Punchlines and criminals
‘Stereotypical’ roles written in Kaaps and for Kaaps speakers can still be executed with nuance when written by someone who has an intimate knowledge of Kaaps. Mia Arderne, who grew up in the northern suburbs of Cape Town, published her debut novel, Mermaid Fillet, last year. “It’s my language. I grew up with it…my family, my friends, my school, my neighbourhood. My self-talk is in Kaaps,” says Ardene.
The characters in the novel speak in a vernacular Kaaps speech and these words are written as such. “With Mermaid Fillet, I wrote like I think, and like my characters think, in a deeply familiar dialect – our dialect,” Arderne says.
“It’s my language. I grew up with it…my family, my friends, my school, my neighbourhood. My self-talk is in Kaaps,” Author Mia Arderne speaks on why it was important for her to write Mermaid Fillet using Kaaps. PHOTO: Keanan Hemmonsbey
Arderne explains the value of using her native language as a tool to stay true to herself and the authenticity of her writing.

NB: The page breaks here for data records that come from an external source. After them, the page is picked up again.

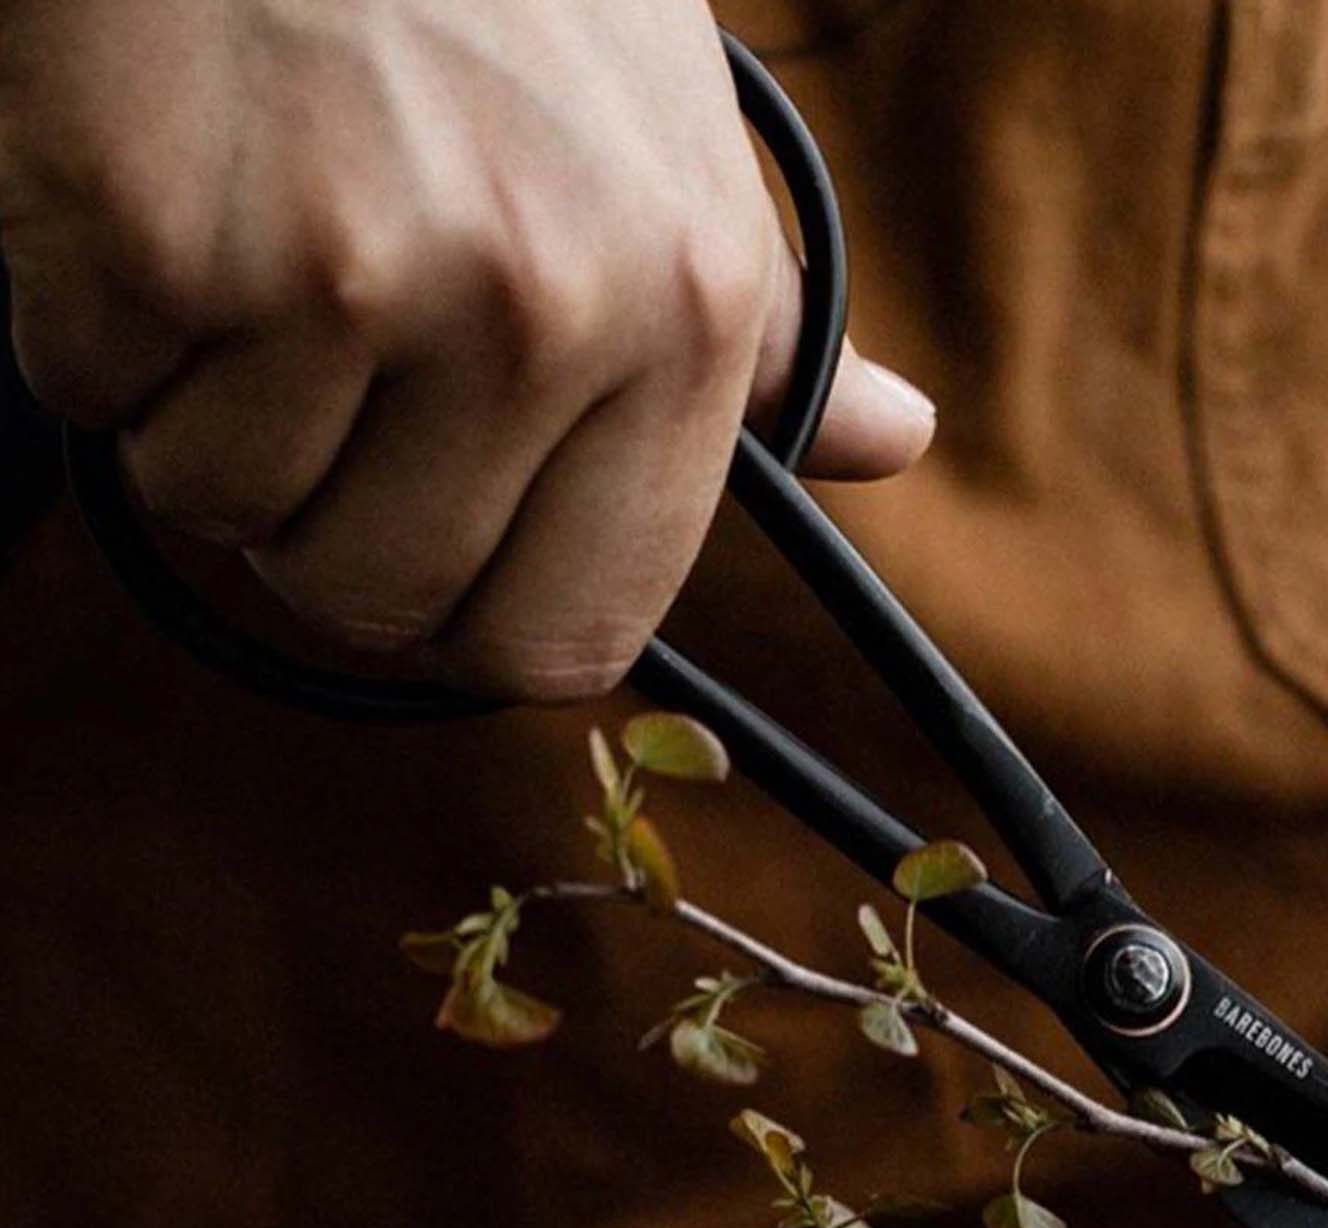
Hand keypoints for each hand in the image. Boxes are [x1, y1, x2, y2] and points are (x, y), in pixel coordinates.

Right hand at [0, 0, 933, 697]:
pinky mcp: (162, 227)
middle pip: (383, 605)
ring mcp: (352, 272)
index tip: (443, 550)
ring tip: (253, 250)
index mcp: (684, 320)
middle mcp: (540, 313)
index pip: (569, 637)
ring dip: (210, 416)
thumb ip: (768, 339)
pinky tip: (162, 193)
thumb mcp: (686, 152)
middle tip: (323, 382)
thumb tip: (895, 441)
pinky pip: (95, 395)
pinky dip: (100, 322)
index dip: (479, 617)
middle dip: (326, 527)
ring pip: (225, 511)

“I could use words that explained in one short phrase what would otherwise take me two paragraphs to describe,” says Arderne. “It’s incredibly satisfying to say precisely what you mean to say. To type ‘Are you all-the-way jas?’ and not need to explain yourself further.”
As much as Kaaps has recently begun to make its way into the academic sphere, Arderne maintains her affection for the less subtle elements of Kaaps. “Our swear words are elite. So are our terms of endearment,” she says. “I find warmth and home in it. My means of expression and way of thinking has always been informed by Kaaps.”